# Exercise details
The listing below is to be given again in full and word for word, without its images.

--- Raw data ---

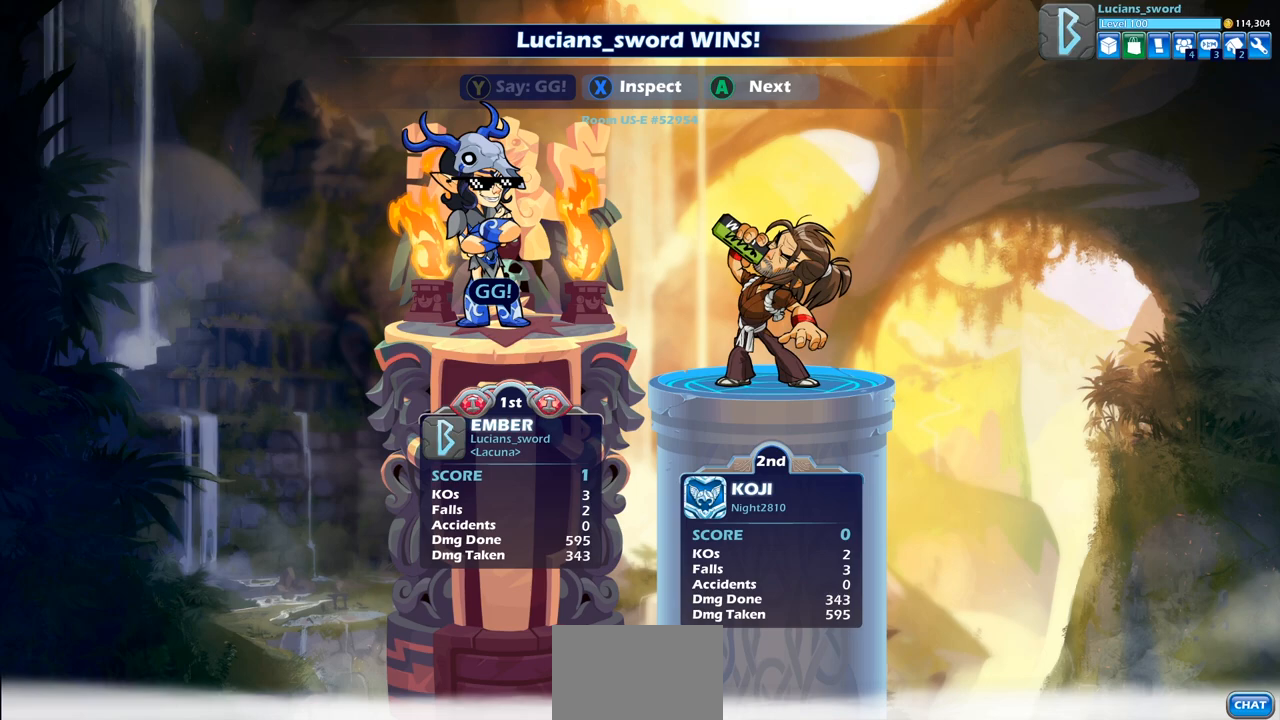
{"buttons": [], "left_stick": "center", "right_stick": "center", "events": []}
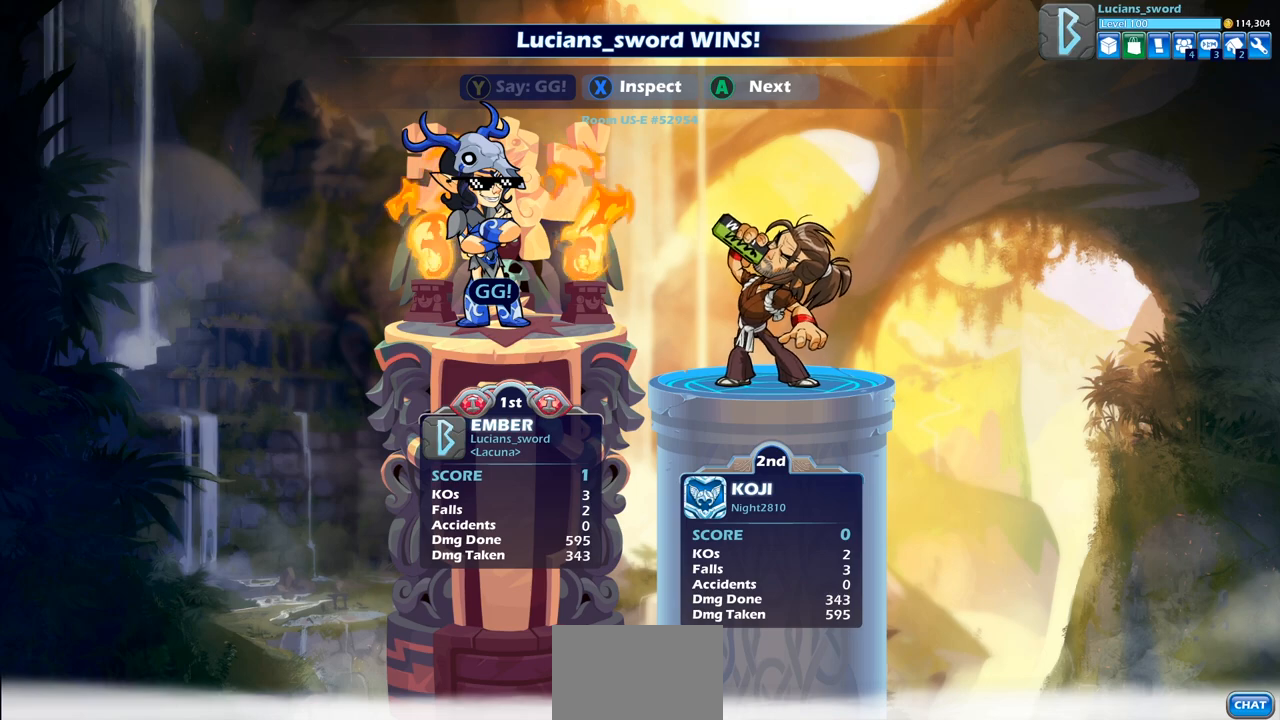
{"buttons": [], "left_stick": "center", "right_stick": "center", "events": []}
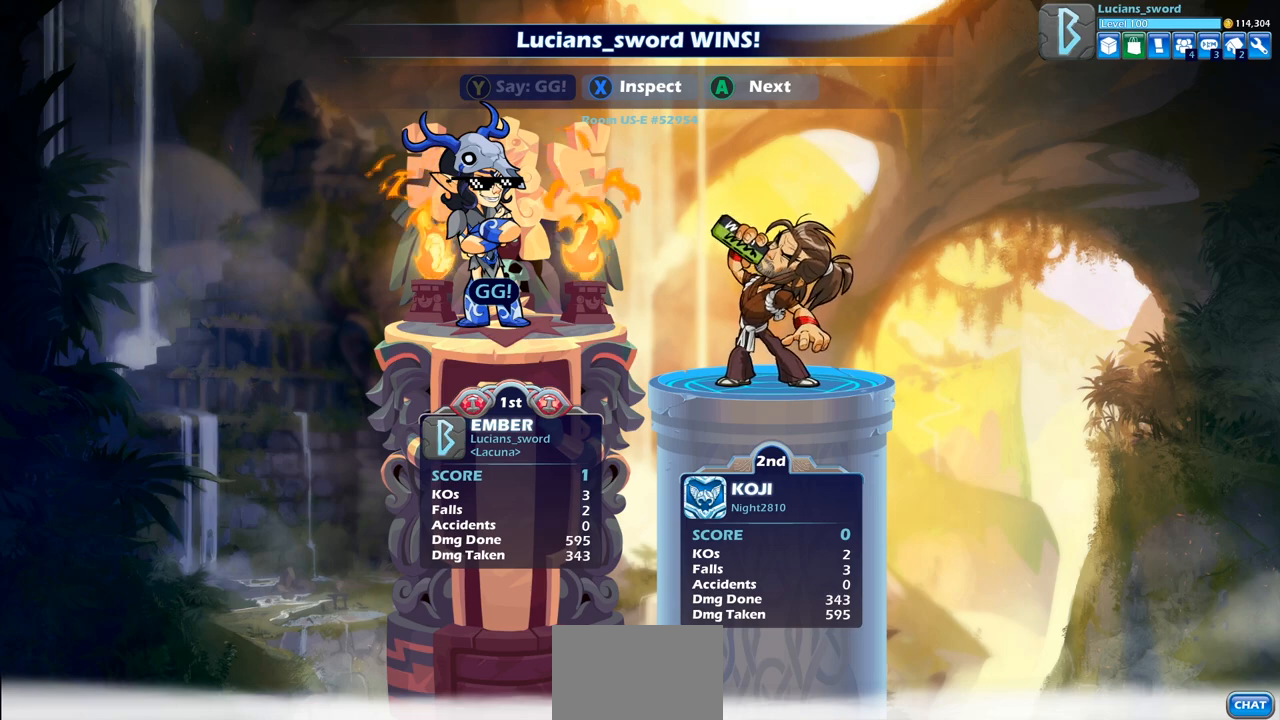
{"buttons": [], "left_stick": "center", "right_stick": "center", "events": []}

---

# Solution below
{"buttons": [], "left_stick": "center", "right_stick": "center", "events": []}
{"buttons": [], "left_stick": "center", "right_stick": "center", "events": []}
{"buttons": [], "left_stick": "center", "right_stick": "center", "events": []}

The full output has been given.